● **PAGE EXTRACT**:
Jervis McEntee courtesy of artrenewal.org
I was asked in an e-mail to discuss how I mix greens , so I will write about that tonight. For many years I had viridian on my palette as my standard green. I began using it when I was studying with Ives Gammell and it was the standard landscape painters green. However in the last few years the price of viridian as risen tremendously as its quality has fallen. I have been working without it for this year, I don't know that I will continue as RGH still makes a reasonably priced viridian that is of good quality. There is a link in my sidebar for them. I use them for all my colors except white. They make a good white too but I am fond of the LeFranc.
Instead of the viridian I have been using a pthalo green deep by RGH. It is not there because it is just like viridian , because it's not, but because it is a green that will work, and its not too yellow. Many of the proprietary greens made of pthalo are too high key, electric spring green, Salem menthol for my taste. This RGH pthalo deep is cooler, but it has a lot of pigmenting strength still like any other pthalo. I can deal with that but it took a bit of getting used to.

● **INFORMATION SHOWN**:
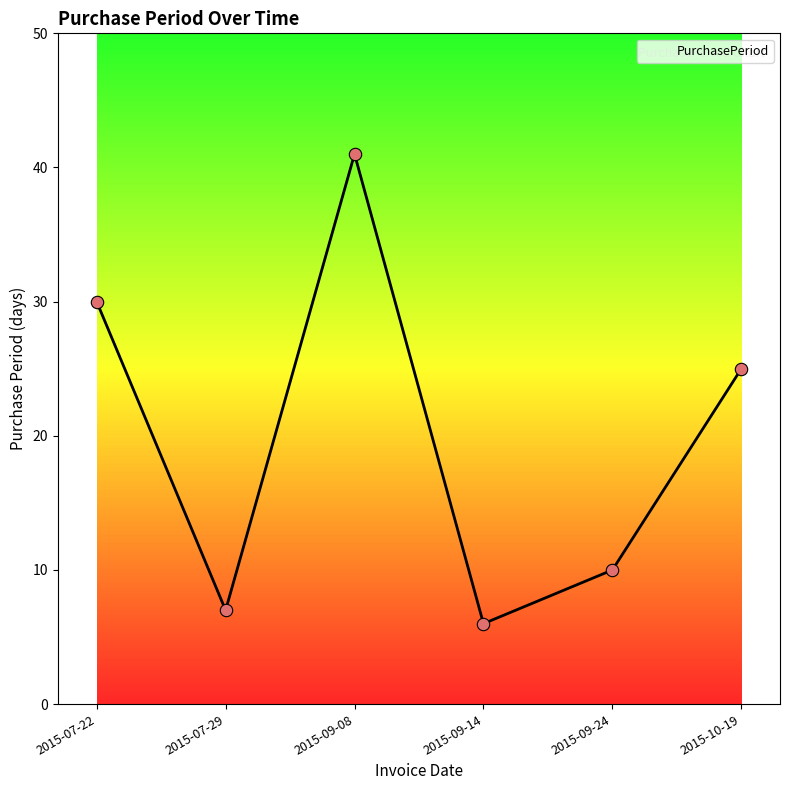

Between 2015-09-14 and 2015-09-08, which is larger?

2015-09-08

● **THINGS TO DO**:
A – In the passage on mixing greens, which green does the writer now use in place of viridian?
B – Write out the part of the passage on mixing greens that opens with the words containing "Jervis McEntee courtesy" and closes with "of the LeFranc.".

● **ANSWERS**:
A – A phthalo green deep made by RGH.

B –
Jervis McEntee courtesy of artrenewal.org
I was asked in an e-mail to discuss how I mix greens , so I will write about that tonight. For many years I had viridian on my palette as my standard green. I began using it when I was studying with Ives Gammell and it was the standard landscape painters green. However in the last few years the price of viridian as risen tremendously as its quality has fallen. I have been working without it for this year, I don't know that I will continue as RGH still makes a reasonably priced viridian that is of good quality. There is a link in my sidebar for them. I use them for all my colors except white. They make a good white too but I am fond of the LeFranc.